On the first day of Advent 2017 and directly following Pope Francis’ apostolic visits to Myanmar and Bangladesh, the United States announced it will end participation in the United Nations process to develop a Global Compact on Migration.
Rev. Daniel G. Groody, C.S.C.
“The decision for the U.S. to leave the U.N. Migrant and Refugee compact not only leads us astray from our core American values, but also makes us less as a people,” said Rev. Daniel Groody, C.S.C., associate professor of theology and global affairs. “To close ourselves off from those who have certified claims of torture and persecution betrays an important value that has truly made us a great country and is the moral equivalent of deporting our hearts to a foreign and fearful land.”
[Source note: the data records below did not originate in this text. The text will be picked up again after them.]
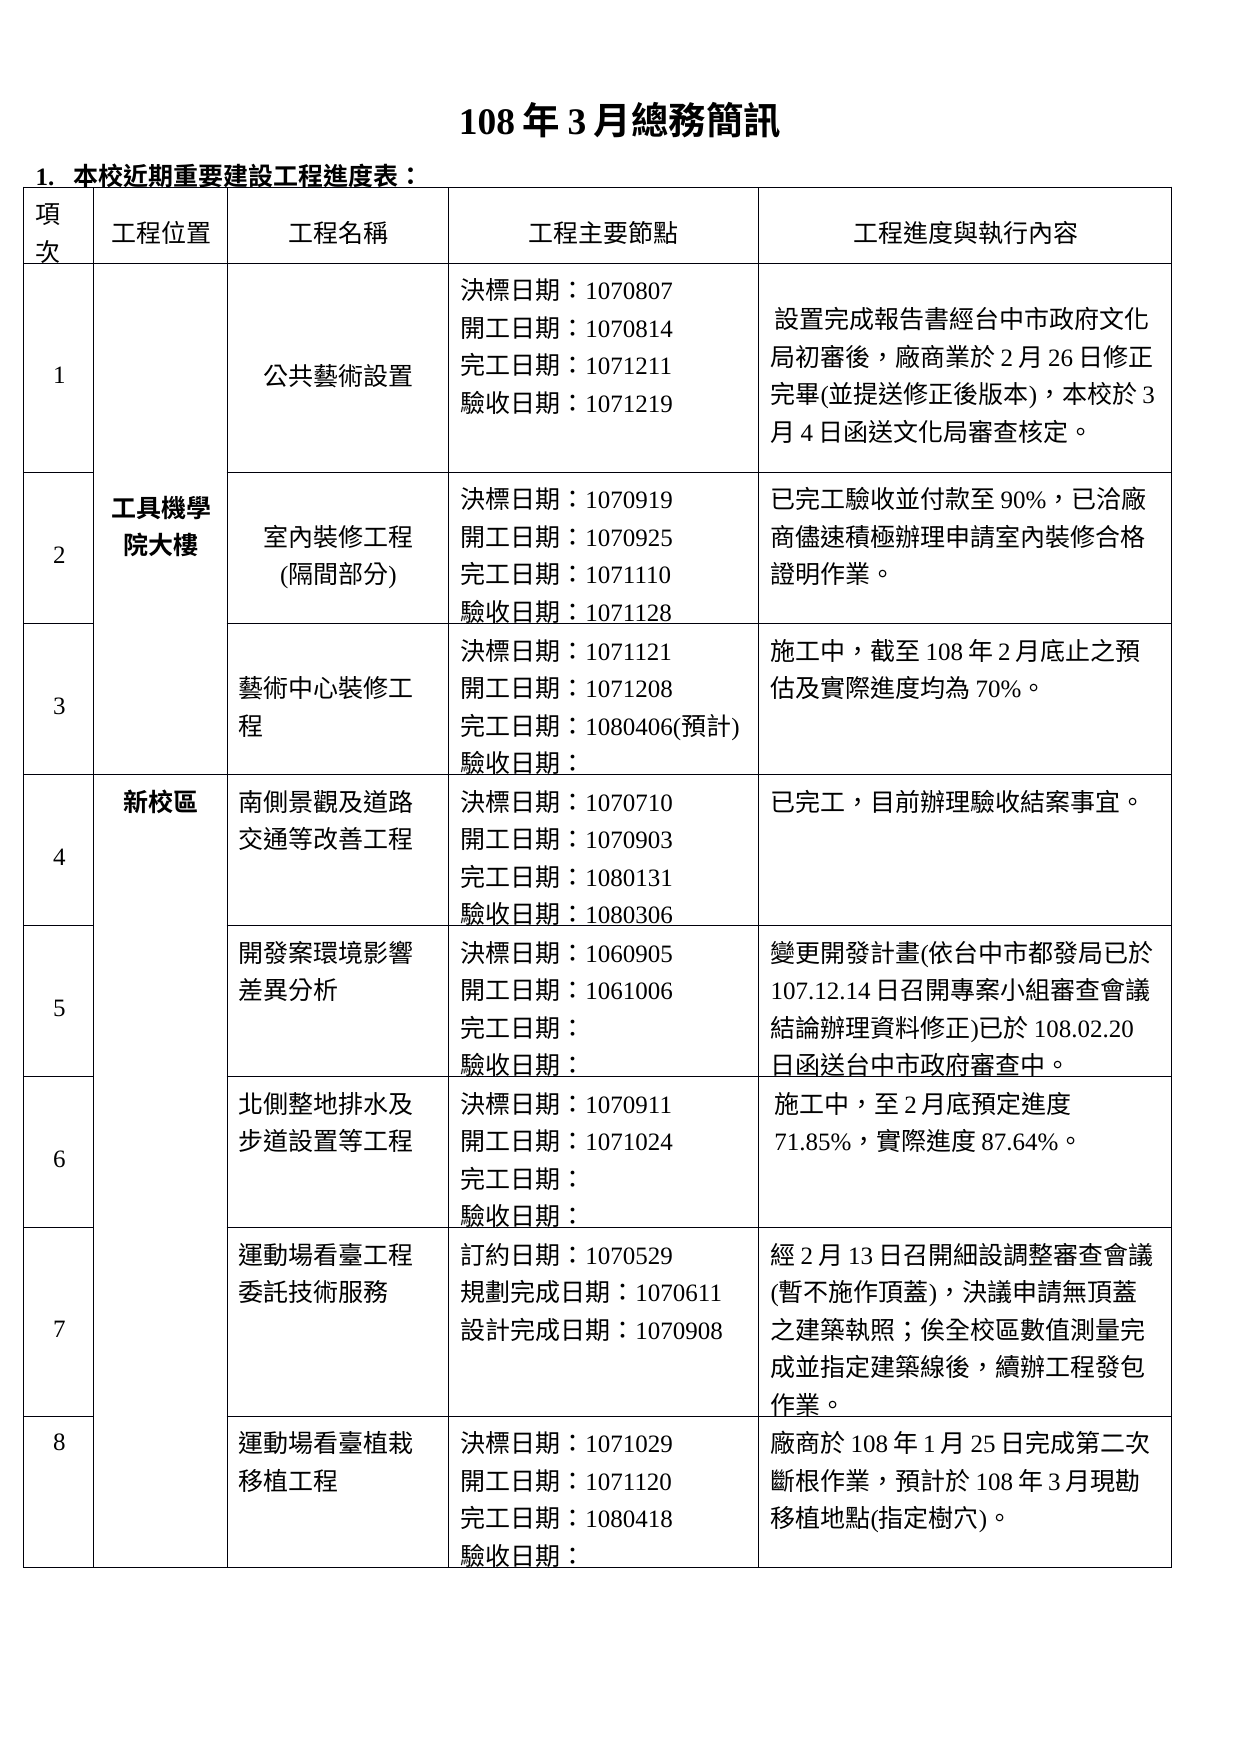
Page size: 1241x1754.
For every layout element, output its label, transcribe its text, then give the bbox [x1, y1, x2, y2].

table_cell 1 [24, 264, 93, 472]
table_cell 廠商於108年1月25日完成第二次斷根作業，預計於108年3月現勘移植地點(指定樹穴)。 [759, 1417, 1171, 1567]
table_cell 決標日期：1060905 開工日期：1061006 完工日期： 驗收日期： [449, 926, 758, 1076]
table_cell 決標日期：1070919 開工日期：1070925 完工日期：1071110 驗收日期：1071128 [449, 473, 758, 623]
table_cell 設置完成報告書經台中市政府文化局初審後，廠商業於2月26日修正完畢(並提送修正後版本)，本校於3月4日函送文化局審查核定。 [759, 264, 1171, 472]
table_cell 5 [24, 926, 93, 1076]
table_cell 南側景觀及道路交通等改善工程 [228, 775, 448, 925]
table_cell 開發案環境影響差異分析 [228, 926, 448, 1076]
table_cell 6 [24, 1077, 93, 1227]
table_header 工程位置 [94, 188, 227, 263]
table_header 工程名稱 [228, 188, 448, 263]
table_cell 變更開發計畫(依台中市都發局已於107.12.14日召開專案小組審查會議結論辦理資料修正)已於108.02.20日函送台中市政府審查中。 [759, 926, 1171, 1076]
table_cell 經2月13日召開細設調整審查會議(暫不施作頂蓋)，決議申請無頂蓋之建築執照；俟全校區數值測量完成並指定建築線後，續辦工程發包作業。 [759, 1228, 1171, 1416]
table_cell 4 [24, 775, 93, 925]
table_cell 施工中，至2月底預定進度71.85%，實際進度87.64%。 [759, 1077, 1171, 1227]
table_cell 訂約日期：1070529 規劃完成日期：1070611 設計完成日期：1070908 [449, 1228, 758, 1416]
table_cell 已完工，目前辦理驗收結案事宜。 [759, 775, 1171, 925]
table_cell 已完工驗收並付款至90%，已洽廠商儘速積極辦理申請室內裝修合格證明作業。 [759, 473, 1171, 623]
table_cell 施工中，截至108年2月底止之預估及實際進度均為70%。 [759, 624, 1171, 774]
table_cell 決標日期：1070911 開工日期：1071024 完工日期： 驗收日期： [449, 1077, 758, 1227]
table_cell 北側整地排水及步道設置等工程 [228, 1077, 448, 1227]
table_cell 2 [24, 473, 93, 623]
table_cell 運動場看臺植栽移植工程 [228, 1417, 448, 1567]
table_cell 決標日期：1071121 開工日期：1071208 完工日期：1080406(預計) 驗收日期： [449, 624, 758, 774]
text 108年3月總務簡訊 [35, 74, 1204, 149]
table_cell 藝術中心裝修工程 [228, 624, 448, 774]
table_header 工程主要節點 [449, 188, 758, 263]
table_header 項次 [24, 188, 93, 263]
table_cell 決標日期：1071029 開工日期：1071120 完工日期：1080418 驗收日期： [449, 1417, 758, 1567]
table_header 工程進度與執行內容 [759, 188, 1171, 263]
table_cell 運動場看臺工程委託技術服務 [228, 1228, 448, 1416]
list 本校近期重要建設工程進度表： [35, 149, 1204, 187]
table_cell 工具機學院大樓 [94, 264, 227, 774]
table_cell 8 [24, 1417, 93, 1567]
table_cell 7 [24, 1228, 93, 1416]
table_cell 決標日期：1070807 開工日期：1070814 完工日期：1071211 驗收日期：1071219 [449, 264, 758, 472]
table_cell 決標日期：1070710 開工日期：1070903 完工日期：1080131 驗收日期：1080306 [449, 775, 758, 925]
table_cell 公共藝術設置 [228, 264, 448, 472]
table_cell 新校區 [94, 775, 227, 1567]
table_cell 室內裝修工程 (隔間部分) [228, 473, 448, 623]
table_cell 3 [24, 624, 93, 774]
In his article in the current issue of Theological Studies, Groody argues that as the human community seeks to respond to the worst refugee crisis since World War II, Pope Francis provided an ideal model in the very first apostolic visit of his papacy.
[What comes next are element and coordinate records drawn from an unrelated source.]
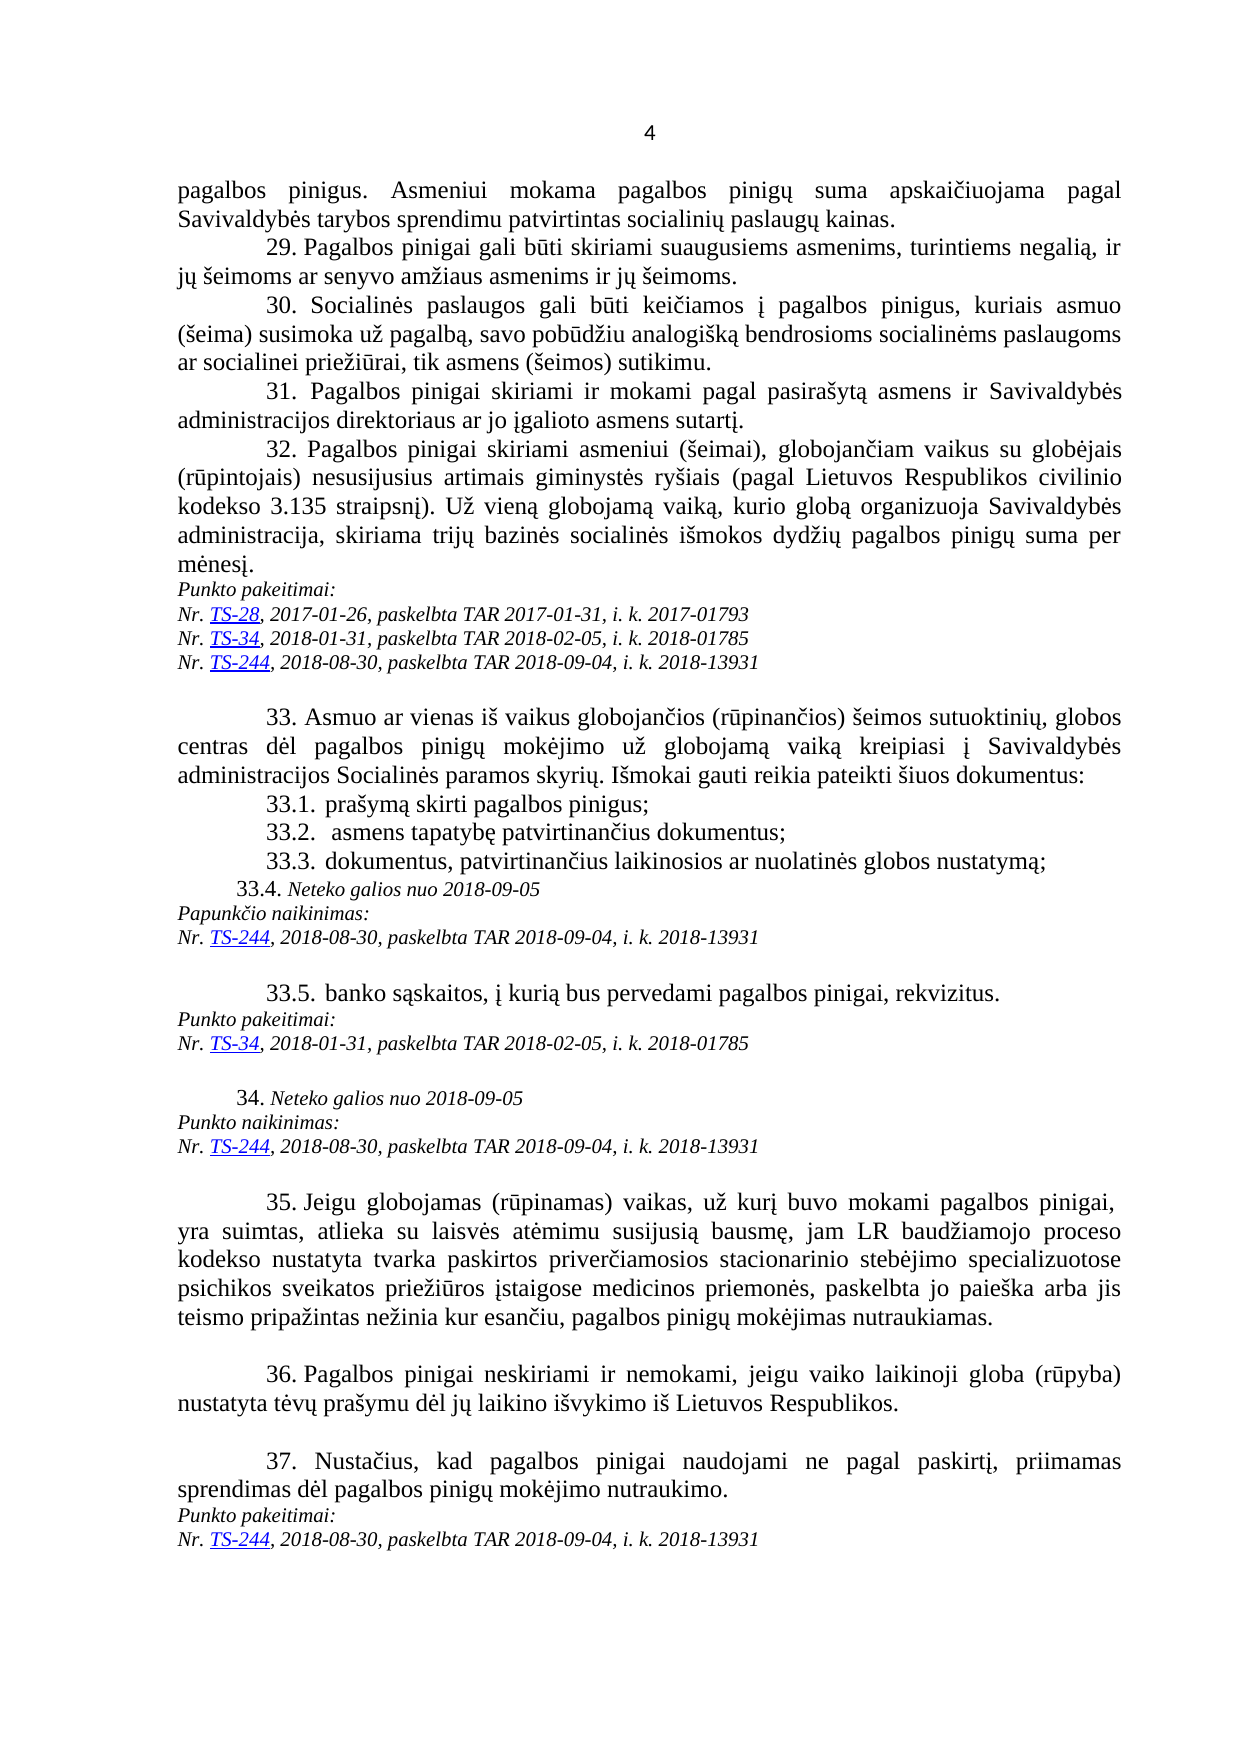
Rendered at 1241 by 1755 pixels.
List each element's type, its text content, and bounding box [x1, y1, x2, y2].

text Nr. TS-244, 2018-08-30, paskelbta TAR 2018-09-04, i. k. 2018-13931 [177, 649, 1122, 674]
text Punkto pakeitimai: [177, 1007, 1122, 1031]
text Nr. TS-244, 2018-08-30, paskelbta TAR 2018-09-04, i. k. 2018-13931 [177, 1134, 1122, 1158]
text Punkto naikinimas: [177, 1110, 1122, 1134]
text Nr. TS-34, 2018-01-31, paskelbta TAR 2018-02-05, i. k. 2018-01785 [177, 1031, 1122, 1055]
text 35. Jeigu globojamas (rūpinamas) vaikas, už kurį buvo mokami pagalbos pinigai, yra suimtas, atlieka su laisvės atėmimu susijusią bausmę, jam LR baudžiamojo proceso kodekso nustatyta tvarka paskirtos priverčiamosios stacionarinio stebėjimo specializuotose psichikos sveikatos priežiūros įstaigose medicinos priemonės, paskelbta jo paieška arba jis teismo pripažintas nežinia kur esančiu, pagalbos pinigų mokėjimas nutraukiamas. [177, 1187, 1122, 1331]
text 29. Pagalbos pinigai gali būti skiriami suaugusiems asmenims, turintiems negalią, ir jų šeimoms ar senyvo amžiaus asmenims ir jų šeimoms. [177, 232, 1122, 290]
text 33.4. Neteko galios nuo 2018-09-05 [177, 875, 1122, 901]
text 37. Nustačius, kad pagalbos pinigai naudojami ne pagal paskirtį, priimamas sprendimas dėl pagalbos pinigų mokėjimo nutraukimo. [177, 1446, 1122, 1503]
text pagalbos pinigus. Asmeniui mokama pagalbos pinigų suma apskaičiuojama pagal Savivaldybės tarybos sprendimu patvirtintas socialinių paslaugų kainas. [177, 175, 1122, 232]
text Papunkčio naikinimas: [177, 901, 1122, 925]
text 36. Pagalbos pinigai neskiriami ir nemokami, jeigu vaiko laikinoji globa (rūpyba) nustatyta tėvų prašymu dėl jų laikino išvykimo iš Lietuvos Respublikos. [177, 1359, 1122, 1417]
text Punkto pakeitimai: [177, 1503, 1122, 1527]
text 31. Pagalbos pinigai skiriami ir mokami pagal pasirašytą asmens ir Savivaldybės administracijos direktoriaus ar jo įgalioto asmens sutartį. [177, 376, 1122, 434]
text Nr. TS-244, 2018-08-30, paskelbta TAR 2018-09-04, i. k. 2018-13931 [177, 1527, 1122, 1551]
text 33.3. dokumentus, patvirtinančius laikinosios ar nuolatinės globos nustatymą; [177, 846, 1122, 875]
text 34. Neteko galios nuo 2018-09-05 [177, 1084, 1122, 1110]
text Nr. TS-28, 2017-01-26, paskelbta TAR 2017-01-31, i. k. 2017-01793 [177, 601, 1122, 626]
text 32. Pagalbos pinigai skiriami asmeniui (šeimai), globojančiam vaikus su globėjais (rūpintojais) nesusijusius artimais giminystės ryšiais (pagal Lietuvos Respublikos civilinio kodekso 3.135 straipsnį). Už vieną globojamą vaiką, kurio globą organizuoja Savivaldybės administracija, skiriama trijų bazinės socialinės išmokos dydžių pagalbos pinigų suma per mėnesį. [177, 434, 1122, 577]
text 33.2. asmens tapatybę patvirtinančius dokumentus; [177, 817, 1122, 846]
text 33. Asmuo ar vienas iš vaikus globojančios (rūpinančios) šeimos sutuoktinių, globos centras dėl pagalbos pinigų mokėjimo už globojamą vaiką kreipiasi į Savivaldybės administracijos Socialinės paramos skyrių. Išmokai gauti reikia pateikti šiuos dokumentus: [177, 702, 1122, 789]
text 33.5. banko sąskaitos, į kurią bus pervedami pagalbos pinigai, rekvizitus. [177, 978, 1122, 1007]
text Nr. TS-34, 2018-01-31, paskelbta TAR 2018-02-05, i. k. 2018-01785 [177, 626, 1122, 649]
text Punkto pakeitimai: [177, 577, 1122, 601]
text 33.1. prašymą skirti pagalbos pinigus; [177, 789, 1122, 817]
text 30. Socialinės paslaugos gali būti keičiamos į pagalbos pinigus, kuriais asmuo (šeima) susimoka už pagalbą, savo pobūdžiu analogišką bendrosioms socialinėms paslaugoms ar socialinei priežiūrai, tik asmens (šeimos) sutikimu. [177, 290, 1122, 376]
text Nr. TS-244, 2018-08-30, paskelbta TAR 2018-09-04, i. k. 2018-13931 [177, 925, 1122, 949]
Referencing a 2013 papal homily where the Holy Father described the stories of refugees drowning in the Mediterranean as “a painful thorn in [his] heart,” Groody said:
“When Pope Francis celebrated Mass at Lampedusa, he used a chalice hewn from a capsized refugee boat. When he used it in the context of the liturgy, he called the world to move from a globalization of indifference to a globalization of solidarity. He wanted the world to realize that when we make any-body into a no-body, every-body loses.”
In his work on the theology of migration, Groody examines the integral connection between the bodies of refugees and the body of Christ in the Eucharist. The Church’s mission in responding to the refugee crisis, according to Groody, is to move from “otherness” to “oneness,” which means not just helping each refugee discover their dignity as “some-body” but also showing that they are connected to “every-body.”
Groody added: “As Christians enter the Advent season, the world remembers the One who first ‘migrated’ into the territory of broken human existence — and became a refugee when escaping the persecution of a brutal dictator — in order to help all people migrate back to their eternal homeland.”